When Invictus announced himself a god to his order, he also circulated a 220-page poem, which he decreed was a new sacred text for the religion of Thelema, right up there with some of Crowley’s most important work. The poem, “Aeon,” documents a 30-day vision quest exploring the Enochian Aethyrs, in which the gods praise Invictus’ divinity and outline his destiny. It’s similar to much of what he talks about in his speeches today—bringing about a Great War, restoring the “Ancient Ways” and exterminating those he deems unworthy. It ends with a vision that Invictus interprets to be the future, with Invictus at the center of group of disciples, playing the role of Jesus in a scene that openly imitates the Last Supper.

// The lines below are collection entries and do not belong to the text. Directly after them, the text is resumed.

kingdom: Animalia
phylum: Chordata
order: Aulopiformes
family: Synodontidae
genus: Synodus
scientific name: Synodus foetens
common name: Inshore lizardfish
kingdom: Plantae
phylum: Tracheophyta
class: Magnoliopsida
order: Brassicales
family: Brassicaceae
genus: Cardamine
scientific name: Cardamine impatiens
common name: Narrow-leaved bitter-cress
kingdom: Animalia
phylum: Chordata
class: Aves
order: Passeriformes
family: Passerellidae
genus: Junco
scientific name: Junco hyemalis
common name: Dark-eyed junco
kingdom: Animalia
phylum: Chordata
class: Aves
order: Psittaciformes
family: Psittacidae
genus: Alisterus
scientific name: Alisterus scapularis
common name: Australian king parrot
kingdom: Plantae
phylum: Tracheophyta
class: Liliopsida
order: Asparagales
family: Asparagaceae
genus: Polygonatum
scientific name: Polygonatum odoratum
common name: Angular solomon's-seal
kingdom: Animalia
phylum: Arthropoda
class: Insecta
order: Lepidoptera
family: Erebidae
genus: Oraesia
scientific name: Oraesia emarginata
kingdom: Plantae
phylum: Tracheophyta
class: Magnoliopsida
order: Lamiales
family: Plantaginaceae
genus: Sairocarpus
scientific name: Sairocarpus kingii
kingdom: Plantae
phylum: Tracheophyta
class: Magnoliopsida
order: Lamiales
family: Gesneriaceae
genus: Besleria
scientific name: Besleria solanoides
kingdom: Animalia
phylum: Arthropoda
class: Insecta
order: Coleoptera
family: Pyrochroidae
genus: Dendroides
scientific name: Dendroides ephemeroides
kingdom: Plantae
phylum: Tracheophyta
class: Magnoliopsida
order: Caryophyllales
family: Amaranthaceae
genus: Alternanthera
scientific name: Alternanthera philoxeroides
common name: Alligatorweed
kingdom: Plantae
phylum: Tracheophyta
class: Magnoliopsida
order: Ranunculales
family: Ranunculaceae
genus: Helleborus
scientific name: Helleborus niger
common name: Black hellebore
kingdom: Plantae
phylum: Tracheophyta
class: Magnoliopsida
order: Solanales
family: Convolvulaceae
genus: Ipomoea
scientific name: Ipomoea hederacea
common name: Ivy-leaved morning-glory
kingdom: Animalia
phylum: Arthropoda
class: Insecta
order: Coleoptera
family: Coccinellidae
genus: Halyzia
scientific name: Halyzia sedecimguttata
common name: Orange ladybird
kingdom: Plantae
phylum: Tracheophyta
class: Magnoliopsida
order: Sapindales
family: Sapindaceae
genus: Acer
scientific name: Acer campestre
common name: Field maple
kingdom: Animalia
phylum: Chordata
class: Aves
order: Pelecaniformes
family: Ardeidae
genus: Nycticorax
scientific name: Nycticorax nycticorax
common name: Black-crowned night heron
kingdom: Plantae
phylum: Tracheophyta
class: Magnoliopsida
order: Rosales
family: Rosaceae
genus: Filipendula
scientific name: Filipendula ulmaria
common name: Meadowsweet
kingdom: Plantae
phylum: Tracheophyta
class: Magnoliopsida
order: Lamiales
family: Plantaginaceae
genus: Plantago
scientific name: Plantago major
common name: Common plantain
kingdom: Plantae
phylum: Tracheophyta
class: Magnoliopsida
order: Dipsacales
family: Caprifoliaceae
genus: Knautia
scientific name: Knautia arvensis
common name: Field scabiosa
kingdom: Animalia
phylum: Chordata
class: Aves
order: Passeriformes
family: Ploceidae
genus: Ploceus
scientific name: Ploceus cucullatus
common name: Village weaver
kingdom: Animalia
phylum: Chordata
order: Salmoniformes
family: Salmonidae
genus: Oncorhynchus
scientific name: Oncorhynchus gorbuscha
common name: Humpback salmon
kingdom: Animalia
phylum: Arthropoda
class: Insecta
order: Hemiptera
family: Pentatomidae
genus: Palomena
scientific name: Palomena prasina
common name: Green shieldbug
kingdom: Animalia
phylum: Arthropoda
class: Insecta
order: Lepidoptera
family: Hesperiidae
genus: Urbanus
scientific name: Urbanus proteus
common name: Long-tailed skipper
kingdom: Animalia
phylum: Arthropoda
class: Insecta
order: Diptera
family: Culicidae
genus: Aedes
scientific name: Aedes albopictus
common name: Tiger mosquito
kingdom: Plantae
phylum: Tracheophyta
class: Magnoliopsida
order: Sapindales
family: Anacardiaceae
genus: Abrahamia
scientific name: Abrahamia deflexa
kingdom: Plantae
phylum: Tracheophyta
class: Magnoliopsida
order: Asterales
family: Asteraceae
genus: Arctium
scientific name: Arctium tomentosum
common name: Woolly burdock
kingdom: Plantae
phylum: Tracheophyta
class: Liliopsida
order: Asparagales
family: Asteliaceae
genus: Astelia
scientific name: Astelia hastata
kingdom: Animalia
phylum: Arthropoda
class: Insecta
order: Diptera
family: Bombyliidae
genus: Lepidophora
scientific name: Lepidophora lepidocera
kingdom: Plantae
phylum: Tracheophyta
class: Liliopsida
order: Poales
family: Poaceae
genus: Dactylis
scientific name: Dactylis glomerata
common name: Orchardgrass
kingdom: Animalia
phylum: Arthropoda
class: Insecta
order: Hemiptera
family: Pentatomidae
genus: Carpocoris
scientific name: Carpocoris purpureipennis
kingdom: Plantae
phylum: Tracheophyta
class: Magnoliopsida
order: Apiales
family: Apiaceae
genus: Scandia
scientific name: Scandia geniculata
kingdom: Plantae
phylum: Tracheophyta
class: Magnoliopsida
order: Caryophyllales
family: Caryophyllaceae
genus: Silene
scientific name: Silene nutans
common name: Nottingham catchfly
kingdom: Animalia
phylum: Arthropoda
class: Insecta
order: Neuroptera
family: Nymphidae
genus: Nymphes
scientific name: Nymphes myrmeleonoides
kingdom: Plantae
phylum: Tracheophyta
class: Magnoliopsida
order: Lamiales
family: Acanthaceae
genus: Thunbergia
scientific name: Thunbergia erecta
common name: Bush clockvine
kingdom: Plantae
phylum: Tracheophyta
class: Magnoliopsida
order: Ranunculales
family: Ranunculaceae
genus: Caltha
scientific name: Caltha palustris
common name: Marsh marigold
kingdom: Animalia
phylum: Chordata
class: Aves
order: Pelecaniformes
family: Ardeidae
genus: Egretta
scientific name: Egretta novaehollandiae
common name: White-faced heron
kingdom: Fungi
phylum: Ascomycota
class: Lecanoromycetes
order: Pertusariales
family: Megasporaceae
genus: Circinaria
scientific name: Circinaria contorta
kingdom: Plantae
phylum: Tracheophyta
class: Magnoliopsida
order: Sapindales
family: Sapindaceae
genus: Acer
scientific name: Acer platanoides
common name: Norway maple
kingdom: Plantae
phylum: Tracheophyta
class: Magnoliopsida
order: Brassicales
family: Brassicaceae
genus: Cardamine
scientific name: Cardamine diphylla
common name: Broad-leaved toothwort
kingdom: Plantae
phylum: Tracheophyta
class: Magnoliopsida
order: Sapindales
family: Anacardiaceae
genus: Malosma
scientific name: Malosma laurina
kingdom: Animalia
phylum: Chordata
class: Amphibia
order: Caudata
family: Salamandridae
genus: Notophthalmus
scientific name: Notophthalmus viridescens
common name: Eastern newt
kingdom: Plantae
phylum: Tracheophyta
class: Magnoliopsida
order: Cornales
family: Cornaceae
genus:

“He's just delusional and thinks he's on some great quest,” said a friend who was close to Invictus at the time he was declaring himself a god. “He sees himself as this one day triumphant hero. He's obsessed over it.”

Though Invictus’ friend in the O.T.O. was offended at the time, he also interpreted these actions as part of a larger, elaborate pattern to conceal what he perceived to be feelings of vulnerability.

“At his core he is a highly emotional, insecure person who has learned to manipulate the people around him very well,” he said.

Whatever it was that motivated Invictus to claim some otherworldly power at the time, he still had faith in his omnipotence when he stayed with Ashley Kopf.

On his first night at her apartment, he became ill and vomited in her bathroom. Kopf thought it might have been due to his strict paleo diet and cautioned him, “You know, you need your nutrients. Maybe you’re sick because you’re a human being and you need to eat normal food.”

“And he was like, ‘I’m not human,’” Kopf recalled. “And I was like, ‘What do you mean, you’re not human?’ And he just was like, ‘I’m not human.’…He kind of shut down at that point. He seemed very offended by it. By me saying that he was a human. It was like an insult or something.”